**TASK TO CARRY OUT:**
If a line in the listing below includes the string "Table", pull it out.

**RECORD EXTRACTS:**
+===+

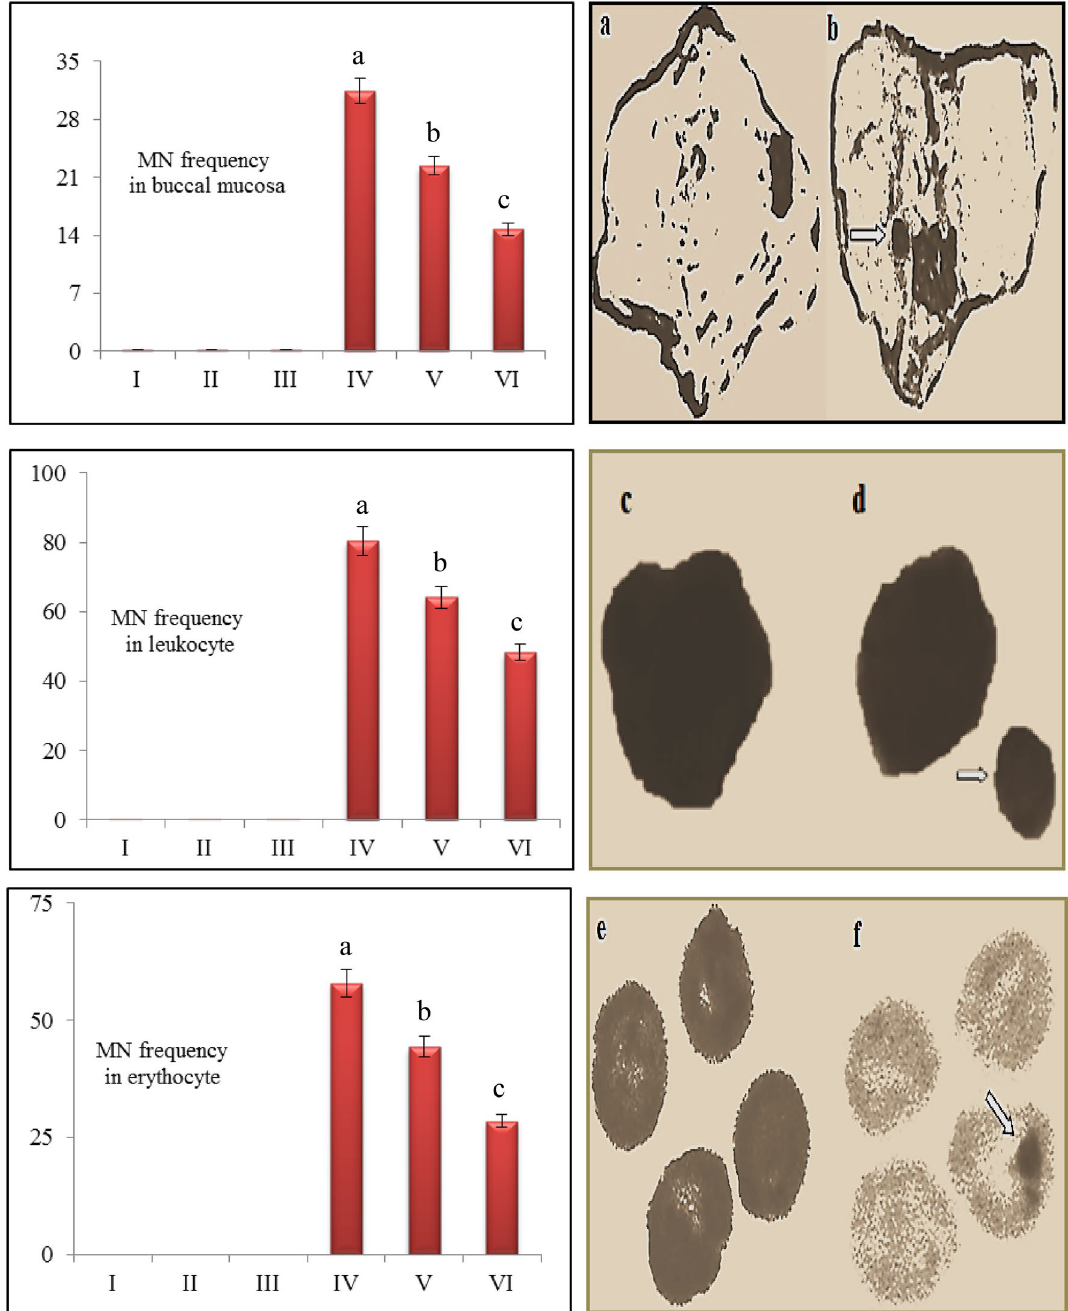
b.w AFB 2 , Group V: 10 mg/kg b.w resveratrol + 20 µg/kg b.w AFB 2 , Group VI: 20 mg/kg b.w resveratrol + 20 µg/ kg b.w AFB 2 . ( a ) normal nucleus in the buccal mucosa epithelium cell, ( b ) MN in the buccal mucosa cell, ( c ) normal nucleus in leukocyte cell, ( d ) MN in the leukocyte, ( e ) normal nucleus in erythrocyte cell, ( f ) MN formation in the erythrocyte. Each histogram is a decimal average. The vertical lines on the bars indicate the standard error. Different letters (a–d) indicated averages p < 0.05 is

+===+

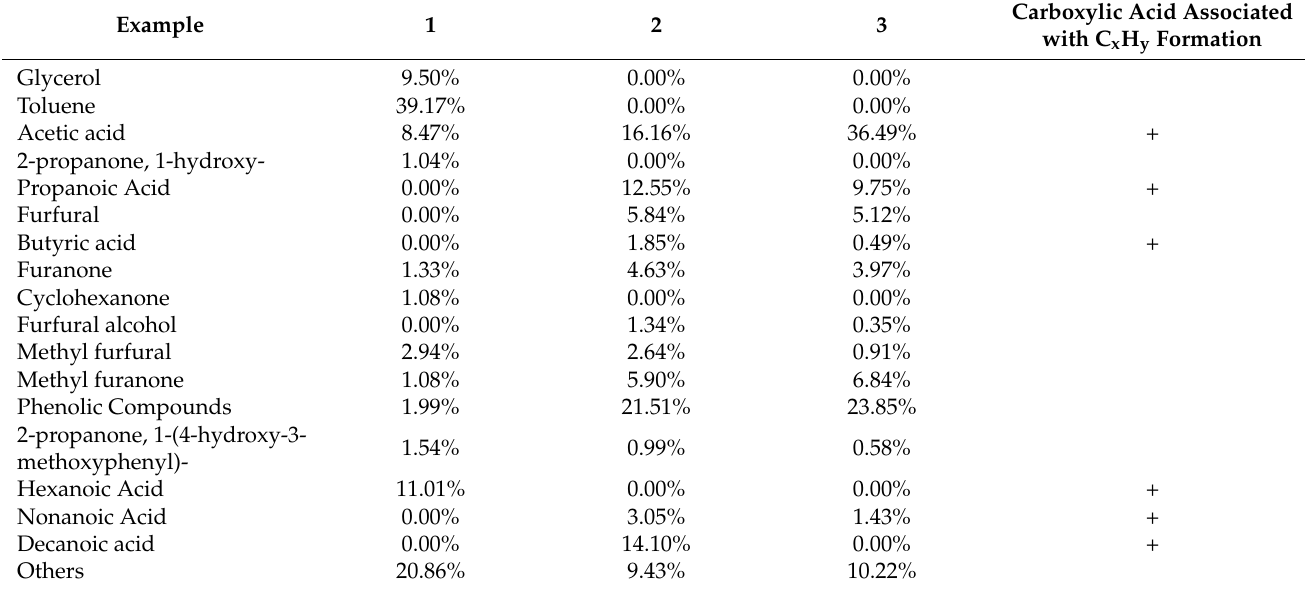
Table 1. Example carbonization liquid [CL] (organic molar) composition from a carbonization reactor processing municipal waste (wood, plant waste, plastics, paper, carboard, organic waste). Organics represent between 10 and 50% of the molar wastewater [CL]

+===+

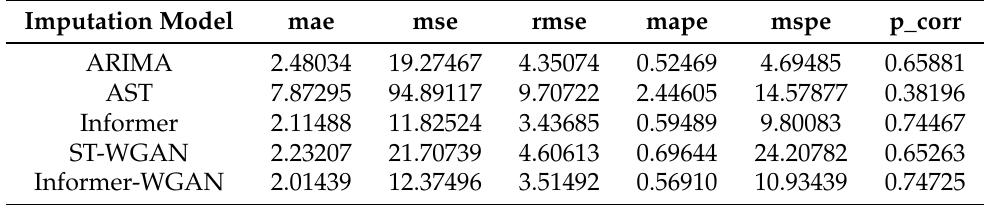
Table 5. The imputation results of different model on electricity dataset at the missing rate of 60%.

+===+

**WRITTEN REPLY:**
Table 1. Example carbonization liquid [CL] (organic molar) composition from a carbonization reactor processing municipal waste (wood, plant waste, plastics, paper, carboard, organic waste). Organics represent between 10 and 50% of the molar wastewater [CL]
Table 5. The imputation results of different model on electricity dataset at the missing rate of 60%.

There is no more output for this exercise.